Contudo, se retomarmos o começo da imprensa, veremos que o jornalismo sempre explorou essa pulsão pela violência ocorrida no mundo real. Desde os primeiros jornais impressos, a partir do século XV, já se explorava a descrição de assassinatos, trazendo detalhes com requintes de crueldade.
E, claro, mesmo antes disso, as execuções públicas solicitadas pelo Estado já eram expostas em praça pública, reunindo grandes grupos que compareciam para conferir in loco.
Ao adentrarmos em fenômenos mais recentes, podemos notar que a televisão sempre explorou a violência dos crimes reais de maneira muito incisiva. Basta ver, por exemplo, a cobertura de casos de crimes famosos, como o assassinato de Isabella Nardoni e dos pais de Suzane von Richthofen.
À época desses acontecimentos, os programas televisivos se dedicaram por meses (até anos) em um esforço de detalhar estes crimes, convocando peritos, testemunhas, fazendo reconstituições e trazendo todos os ângulos possíveis e imaginados às tragédias. Pouco importava se essa exploração era ou não de interesse das famílias envolvidas.
Ocorre que, diferente do que pode aparecer à primeira vista, tanto detalhe acaba não tendo a função necessariamente de esclarecer – ou seja, de revelar o que de fato aconteceu ali. Muitas vezes, o true crime serve mais para satisfazer algum tipo de prazer mórbido que não sabemos explicar bem de onde surge.

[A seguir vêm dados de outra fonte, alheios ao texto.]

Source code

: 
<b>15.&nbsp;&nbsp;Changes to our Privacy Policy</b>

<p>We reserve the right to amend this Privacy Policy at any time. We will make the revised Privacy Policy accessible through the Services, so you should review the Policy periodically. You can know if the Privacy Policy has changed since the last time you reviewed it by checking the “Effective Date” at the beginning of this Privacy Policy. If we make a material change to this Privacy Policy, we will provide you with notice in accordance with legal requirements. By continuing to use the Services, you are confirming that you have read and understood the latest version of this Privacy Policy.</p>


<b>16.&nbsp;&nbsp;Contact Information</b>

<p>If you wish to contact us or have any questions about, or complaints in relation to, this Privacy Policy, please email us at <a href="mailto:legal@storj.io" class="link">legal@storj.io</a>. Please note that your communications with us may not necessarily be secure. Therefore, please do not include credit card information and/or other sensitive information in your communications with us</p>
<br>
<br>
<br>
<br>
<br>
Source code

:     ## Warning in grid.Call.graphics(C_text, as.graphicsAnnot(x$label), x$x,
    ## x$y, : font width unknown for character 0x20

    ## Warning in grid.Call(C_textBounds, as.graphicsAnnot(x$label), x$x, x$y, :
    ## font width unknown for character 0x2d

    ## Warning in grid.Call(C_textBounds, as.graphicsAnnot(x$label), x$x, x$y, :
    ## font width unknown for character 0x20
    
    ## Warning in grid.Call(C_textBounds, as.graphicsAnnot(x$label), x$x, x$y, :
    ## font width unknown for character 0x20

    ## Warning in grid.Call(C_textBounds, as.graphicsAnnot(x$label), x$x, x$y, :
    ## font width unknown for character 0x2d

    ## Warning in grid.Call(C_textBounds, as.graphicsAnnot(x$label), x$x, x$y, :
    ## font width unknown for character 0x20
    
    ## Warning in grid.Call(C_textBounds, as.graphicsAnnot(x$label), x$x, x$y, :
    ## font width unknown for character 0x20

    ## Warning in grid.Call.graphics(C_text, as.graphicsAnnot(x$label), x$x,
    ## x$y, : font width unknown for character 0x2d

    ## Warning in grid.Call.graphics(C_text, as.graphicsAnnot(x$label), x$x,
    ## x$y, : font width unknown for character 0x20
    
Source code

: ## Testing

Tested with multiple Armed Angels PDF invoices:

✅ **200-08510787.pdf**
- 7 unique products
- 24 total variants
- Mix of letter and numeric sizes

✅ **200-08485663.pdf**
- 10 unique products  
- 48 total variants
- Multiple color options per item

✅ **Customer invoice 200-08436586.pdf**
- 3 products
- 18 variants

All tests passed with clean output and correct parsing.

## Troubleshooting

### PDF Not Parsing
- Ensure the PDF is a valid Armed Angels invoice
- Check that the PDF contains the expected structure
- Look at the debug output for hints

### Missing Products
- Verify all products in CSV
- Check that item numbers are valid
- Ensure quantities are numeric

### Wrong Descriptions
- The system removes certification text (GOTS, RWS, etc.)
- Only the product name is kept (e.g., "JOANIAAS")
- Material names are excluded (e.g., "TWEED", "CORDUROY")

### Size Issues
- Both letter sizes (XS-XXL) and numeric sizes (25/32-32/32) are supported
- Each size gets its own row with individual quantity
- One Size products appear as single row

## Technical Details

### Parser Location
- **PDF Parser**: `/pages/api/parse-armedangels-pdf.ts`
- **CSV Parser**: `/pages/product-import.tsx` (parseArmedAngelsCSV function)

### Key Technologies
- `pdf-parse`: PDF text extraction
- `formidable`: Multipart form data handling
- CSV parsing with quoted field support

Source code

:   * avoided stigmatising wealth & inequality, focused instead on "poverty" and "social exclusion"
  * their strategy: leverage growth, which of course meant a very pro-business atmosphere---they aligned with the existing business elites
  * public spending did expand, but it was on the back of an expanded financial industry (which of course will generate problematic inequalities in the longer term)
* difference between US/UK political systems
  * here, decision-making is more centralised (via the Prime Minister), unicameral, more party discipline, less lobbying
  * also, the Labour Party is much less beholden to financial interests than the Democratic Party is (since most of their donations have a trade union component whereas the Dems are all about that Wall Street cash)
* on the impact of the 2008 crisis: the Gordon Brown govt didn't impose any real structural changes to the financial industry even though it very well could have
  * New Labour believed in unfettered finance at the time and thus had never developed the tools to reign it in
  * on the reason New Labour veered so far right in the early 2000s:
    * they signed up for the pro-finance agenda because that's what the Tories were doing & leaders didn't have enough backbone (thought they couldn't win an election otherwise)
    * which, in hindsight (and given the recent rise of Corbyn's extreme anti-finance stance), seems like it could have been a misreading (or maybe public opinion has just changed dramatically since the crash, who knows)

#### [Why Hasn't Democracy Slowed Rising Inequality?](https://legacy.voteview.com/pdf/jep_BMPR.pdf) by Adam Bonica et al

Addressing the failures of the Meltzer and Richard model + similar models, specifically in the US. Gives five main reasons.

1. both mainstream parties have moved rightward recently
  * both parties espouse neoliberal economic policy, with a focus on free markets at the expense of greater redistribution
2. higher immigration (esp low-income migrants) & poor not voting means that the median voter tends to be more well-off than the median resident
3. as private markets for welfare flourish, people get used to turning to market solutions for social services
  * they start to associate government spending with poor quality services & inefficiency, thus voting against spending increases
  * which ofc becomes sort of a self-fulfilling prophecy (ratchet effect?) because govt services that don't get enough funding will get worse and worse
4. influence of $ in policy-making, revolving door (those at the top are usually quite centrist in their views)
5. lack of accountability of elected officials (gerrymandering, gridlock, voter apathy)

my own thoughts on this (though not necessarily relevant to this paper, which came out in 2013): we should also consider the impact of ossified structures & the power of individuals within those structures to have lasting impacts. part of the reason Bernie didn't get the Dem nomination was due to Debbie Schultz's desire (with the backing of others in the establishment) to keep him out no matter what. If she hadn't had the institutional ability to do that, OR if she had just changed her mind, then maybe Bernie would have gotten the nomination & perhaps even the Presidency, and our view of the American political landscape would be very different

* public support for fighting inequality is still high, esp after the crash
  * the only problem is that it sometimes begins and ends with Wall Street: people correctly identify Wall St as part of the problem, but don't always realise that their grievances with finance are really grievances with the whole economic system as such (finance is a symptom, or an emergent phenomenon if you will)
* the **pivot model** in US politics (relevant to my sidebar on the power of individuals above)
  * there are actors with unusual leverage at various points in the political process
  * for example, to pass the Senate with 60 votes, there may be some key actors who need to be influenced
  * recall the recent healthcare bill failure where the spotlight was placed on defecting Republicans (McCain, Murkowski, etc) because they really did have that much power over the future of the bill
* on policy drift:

True crime, um gosto que vai além da explicação racional
(Fonte: Amazon Prime)Fonte: Amazon Prime
Se você é um dos tantos adeptos das narrativas true crime, pergunte-se: afinal, qual é a graça em mergulhar nesses crimes? É possível que sua resposta passe pela ideia do controle: ver tanta desgraça alheia pode fazer nos sentir menos vulneráveis, ou pelo menos gratos por não termos passado por essas situações. Há quem esboce algum interesse científico, falando que gostaria de saber mais sobre o que a mente humana é capaz de fazer.
O mestre do terror Stephen King já escreveu que a maioria das pessoas costuma ter, na mesma medida, interesse, curiosidade e repulsa pelo macabro. E talvez possa se dizer que as narrativas true crime provocam essa espécie de atração controversa: gostamos dessas histórias à mesma medida que as odiamos – tanto que aquilo aconteceu de fato, tanto a constatação de aquilo nos atrai instintivamente.
Em entrevista ao portal GZH, o psicanalista Christian Dunker explicou que o gênero true crime aciona uma pulsão que vai além do que poderia ser explicado por nossa mente racional.
Segundo ele, trata-se de fascínio e medo da morte ao mesmo tempo, sendo que, ao assistir, o telespectador "tem uma satisfação indireta, que é: ufa, isso não aconteceu comigo, eu sobrevivi, ainda bem que foi com o outro'".
De alguma forma, para Dunker, essa espécie de "recompensa" provida pelo true crime acaba levando a uma certa dependência desse tipo de conteúdo. O que pode levar a outra questão, que é uma espécie de banalização da violência e da morte. "Por mais que a gente possa discutir se sim, se não, motivos, razões e causas, ainda há um morto", conclui.
A grande questão aqui, desse modo, é um excesso de consumo de true crime pode, de alguma forma, arrastar os crimes narrados para dentro da esfera da ficção: quanto mais acesso a histórias (e detalhes) de crimes reais, menos reais eles parecem. Em uma sociedade como a nossa, em que a violência já é tão banalizada, é bastante preocupante que isso aconteça.